Despite his lockdown shaming, Ferguson is still causing problems. Schachtel reports:
In a presentation last week as part of the COVID-19 Genomics UK (COG-UK) consortium, Volz explained how he was in the "early stages" of his thought process on the new mutation, and has admitted that his information, which was transmitted to the world by Boris Johnson, is not particularly useful.
"We're still basically in the very early stages. We basically have one month of growth," Volz stated, adding that "the growth rate" in cases of the new variant "does appear to be quite a bit larger," before again sowing more doubt about his analysis.
Volz continued, warning that "trends you see early on don't always pan out."
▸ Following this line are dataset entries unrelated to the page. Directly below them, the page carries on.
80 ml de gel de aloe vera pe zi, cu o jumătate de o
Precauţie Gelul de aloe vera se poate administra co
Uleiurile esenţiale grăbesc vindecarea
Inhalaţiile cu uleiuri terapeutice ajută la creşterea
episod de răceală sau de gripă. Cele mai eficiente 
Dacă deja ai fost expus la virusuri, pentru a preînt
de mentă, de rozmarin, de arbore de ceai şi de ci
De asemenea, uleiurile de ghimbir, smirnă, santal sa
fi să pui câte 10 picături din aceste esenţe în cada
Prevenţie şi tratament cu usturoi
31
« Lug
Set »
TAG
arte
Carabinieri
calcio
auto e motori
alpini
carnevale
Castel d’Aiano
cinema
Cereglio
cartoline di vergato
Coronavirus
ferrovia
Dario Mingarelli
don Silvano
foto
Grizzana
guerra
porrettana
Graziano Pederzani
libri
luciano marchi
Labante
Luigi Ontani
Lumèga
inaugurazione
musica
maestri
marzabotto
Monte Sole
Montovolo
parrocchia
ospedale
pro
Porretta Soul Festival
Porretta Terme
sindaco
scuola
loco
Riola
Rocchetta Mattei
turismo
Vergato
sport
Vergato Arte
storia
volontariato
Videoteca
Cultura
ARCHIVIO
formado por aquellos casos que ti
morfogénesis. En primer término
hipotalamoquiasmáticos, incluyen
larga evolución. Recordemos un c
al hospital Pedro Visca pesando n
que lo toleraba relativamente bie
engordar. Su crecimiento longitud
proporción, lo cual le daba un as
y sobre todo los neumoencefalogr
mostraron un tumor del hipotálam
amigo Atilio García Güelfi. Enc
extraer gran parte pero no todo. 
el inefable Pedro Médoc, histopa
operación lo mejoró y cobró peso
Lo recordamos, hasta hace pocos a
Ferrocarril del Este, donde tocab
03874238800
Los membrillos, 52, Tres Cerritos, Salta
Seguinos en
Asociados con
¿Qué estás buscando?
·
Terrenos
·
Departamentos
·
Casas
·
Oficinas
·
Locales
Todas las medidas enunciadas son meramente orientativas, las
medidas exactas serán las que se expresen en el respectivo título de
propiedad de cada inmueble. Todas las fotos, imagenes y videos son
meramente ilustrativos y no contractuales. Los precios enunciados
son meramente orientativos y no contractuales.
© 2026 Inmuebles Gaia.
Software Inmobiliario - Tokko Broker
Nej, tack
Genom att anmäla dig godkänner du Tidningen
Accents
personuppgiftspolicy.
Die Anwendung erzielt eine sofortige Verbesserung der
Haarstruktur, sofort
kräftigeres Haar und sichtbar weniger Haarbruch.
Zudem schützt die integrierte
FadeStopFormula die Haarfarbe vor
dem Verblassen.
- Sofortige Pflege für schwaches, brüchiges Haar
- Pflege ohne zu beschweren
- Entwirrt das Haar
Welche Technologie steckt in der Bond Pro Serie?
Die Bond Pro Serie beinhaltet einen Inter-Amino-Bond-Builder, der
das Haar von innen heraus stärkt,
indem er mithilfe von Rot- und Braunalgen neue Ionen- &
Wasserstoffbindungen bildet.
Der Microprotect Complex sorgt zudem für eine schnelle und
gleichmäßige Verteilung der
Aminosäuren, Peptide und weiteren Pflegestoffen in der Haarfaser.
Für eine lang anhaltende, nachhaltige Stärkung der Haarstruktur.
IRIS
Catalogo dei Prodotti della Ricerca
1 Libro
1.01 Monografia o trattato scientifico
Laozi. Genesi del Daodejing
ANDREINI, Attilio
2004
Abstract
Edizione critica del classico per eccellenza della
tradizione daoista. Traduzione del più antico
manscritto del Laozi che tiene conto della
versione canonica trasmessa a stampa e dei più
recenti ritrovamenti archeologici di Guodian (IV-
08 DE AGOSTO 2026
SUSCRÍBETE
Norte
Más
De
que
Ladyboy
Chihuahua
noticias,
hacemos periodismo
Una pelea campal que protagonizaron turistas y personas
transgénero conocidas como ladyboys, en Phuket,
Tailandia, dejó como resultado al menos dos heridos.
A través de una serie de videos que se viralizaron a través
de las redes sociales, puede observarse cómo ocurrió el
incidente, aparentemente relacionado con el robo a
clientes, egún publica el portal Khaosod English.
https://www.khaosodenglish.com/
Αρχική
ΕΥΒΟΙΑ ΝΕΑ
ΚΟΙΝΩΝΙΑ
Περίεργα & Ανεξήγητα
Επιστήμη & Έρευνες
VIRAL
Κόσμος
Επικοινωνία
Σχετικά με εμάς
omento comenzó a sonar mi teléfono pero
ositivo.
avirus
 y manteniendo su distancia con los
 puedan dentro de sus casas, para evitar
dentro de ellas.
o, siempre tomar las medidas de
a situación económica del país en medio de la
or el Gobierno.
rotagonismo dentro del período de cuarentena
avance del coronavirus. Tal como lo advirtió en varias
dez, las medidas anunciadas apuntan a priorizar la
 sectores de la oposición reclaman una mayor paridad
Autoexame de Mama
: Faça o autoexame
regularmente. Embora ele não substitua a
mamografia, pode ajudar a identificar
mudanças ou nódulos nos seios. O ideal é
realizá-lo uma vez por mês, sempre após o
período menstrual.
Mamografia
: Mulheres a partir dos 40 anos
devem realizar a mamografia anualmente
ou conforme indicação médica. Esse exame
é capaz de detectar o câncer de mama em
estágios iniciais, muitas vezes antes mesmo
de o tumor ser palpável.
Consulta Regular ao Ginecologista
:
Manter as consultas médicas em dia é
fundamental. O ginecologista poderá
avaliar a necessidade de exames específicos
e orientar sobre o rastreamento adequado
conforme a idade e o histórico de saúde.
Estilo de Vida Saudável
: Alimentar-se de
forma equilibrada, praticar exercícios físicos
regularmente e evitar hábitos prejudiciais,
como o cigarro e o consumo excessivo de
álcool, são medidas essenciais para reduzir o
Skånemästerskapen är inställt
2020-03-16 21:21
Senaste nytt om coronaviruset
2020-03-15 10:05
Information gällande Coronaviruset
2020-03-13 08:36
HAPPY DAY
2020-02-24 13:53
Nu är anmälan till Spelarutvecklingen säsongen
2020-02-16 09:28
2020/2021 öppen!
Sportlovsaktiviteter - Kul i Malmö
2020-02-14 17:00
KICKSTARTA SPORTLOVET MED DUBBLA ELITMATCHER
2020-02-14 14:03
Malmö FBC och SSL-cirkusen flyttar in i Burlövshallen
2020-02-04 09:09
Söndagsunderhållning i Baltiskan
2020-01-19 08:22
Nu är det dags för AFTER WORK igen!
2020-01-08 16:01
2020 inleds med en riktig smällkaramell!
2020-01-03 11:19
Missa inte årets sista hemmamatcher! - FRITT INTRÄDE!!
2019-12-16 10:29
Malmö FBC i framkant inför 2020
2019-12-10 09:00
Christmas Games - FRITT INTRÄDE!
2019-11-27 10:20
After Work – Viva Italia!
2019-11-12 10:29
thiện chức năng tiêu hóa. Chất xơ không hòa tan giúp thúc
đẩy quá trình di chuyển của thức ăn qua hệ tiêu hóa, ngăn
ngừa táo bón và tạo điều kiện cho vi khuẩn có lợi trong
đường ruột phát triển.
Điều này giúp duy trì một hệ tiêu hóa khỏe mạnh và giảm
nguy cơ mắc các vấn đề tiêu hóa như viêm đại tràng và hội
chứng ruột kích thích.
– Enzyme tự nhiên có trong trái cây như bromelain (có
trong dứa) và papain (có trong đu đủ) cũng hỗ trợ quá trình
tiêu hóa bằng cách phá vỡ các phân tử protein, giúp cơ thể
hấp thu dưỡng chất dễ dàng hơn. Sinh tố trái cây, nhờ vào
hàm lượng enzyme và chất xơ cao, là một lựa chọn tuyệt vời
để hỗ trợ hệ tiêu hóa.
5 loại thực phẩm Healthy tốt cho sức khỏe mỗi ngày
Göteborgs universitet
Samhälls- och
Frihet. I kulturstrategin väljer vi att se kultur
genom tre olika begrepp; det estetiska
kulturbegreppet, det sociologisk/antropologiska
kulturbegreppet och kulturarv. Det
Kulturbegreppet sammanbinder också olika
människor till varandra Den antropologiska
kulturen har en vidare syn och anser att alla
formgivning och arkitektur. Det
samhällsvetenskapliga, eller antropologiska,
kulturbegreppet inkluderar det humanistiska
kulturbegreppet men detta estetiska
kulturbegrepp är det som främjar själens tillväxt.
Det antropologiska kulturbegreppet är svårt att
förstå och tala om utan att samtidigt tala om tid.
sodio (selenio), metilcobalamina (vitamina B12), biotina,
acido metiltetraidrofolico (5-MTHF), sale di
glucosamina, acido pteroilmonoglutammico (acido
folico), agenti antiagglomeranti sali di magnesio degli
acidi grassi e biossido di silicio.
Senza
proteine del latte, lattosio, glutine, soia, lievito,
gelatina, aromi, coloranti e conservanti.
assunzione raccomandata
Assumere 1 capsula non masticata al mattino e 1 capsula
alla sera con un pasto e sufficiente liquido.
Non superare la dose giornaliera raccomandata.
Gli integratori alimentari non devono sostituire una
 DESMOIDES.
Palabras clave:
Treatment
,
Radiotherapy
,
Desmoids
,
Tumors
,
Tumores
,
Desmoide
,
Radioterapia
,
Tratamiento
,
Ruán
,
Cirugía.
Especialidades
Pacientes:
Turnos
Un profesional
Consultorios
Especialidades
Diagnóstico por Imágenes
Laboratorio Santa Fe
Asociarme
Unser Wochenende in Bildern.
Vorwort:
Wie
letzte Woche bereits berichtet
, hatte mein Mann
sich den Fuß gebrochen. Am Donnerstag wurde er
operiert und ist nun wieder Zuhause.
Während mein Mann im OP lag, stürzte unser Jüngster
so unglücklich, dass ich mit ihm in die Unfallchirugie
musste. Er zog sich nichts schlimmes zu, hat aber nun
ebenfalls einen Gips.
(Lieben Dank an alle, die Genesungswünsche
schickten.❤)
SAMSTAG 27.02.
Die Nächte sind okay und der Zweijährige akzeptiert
"It's really too early to tell, but this is the current state of our knowledge," Volz adds, in revealing the 70% number of projected increased transmissibility over a compared variant.
Schachtel has more information on the ideologically driven science that Ferguson and Volz are pushing, which is based on cherry-picked data and an unshakeable belief that stopping the world from functioning will stop viruses from doing their virus thing.
G.K. Chesterton famously said, "When a man stops believing in God, he doesn't believe in nothing, he believes in anything." Somehow, I feel there's another aphorism lurking near that concept. Perhaps one could say that "When a society starts believing that science has replaced God, it mindlessly believes anything prefaced with the word 'science.'" Certainly, that's what we're seeing with the new panic coming out of England and infecting the rest of the world.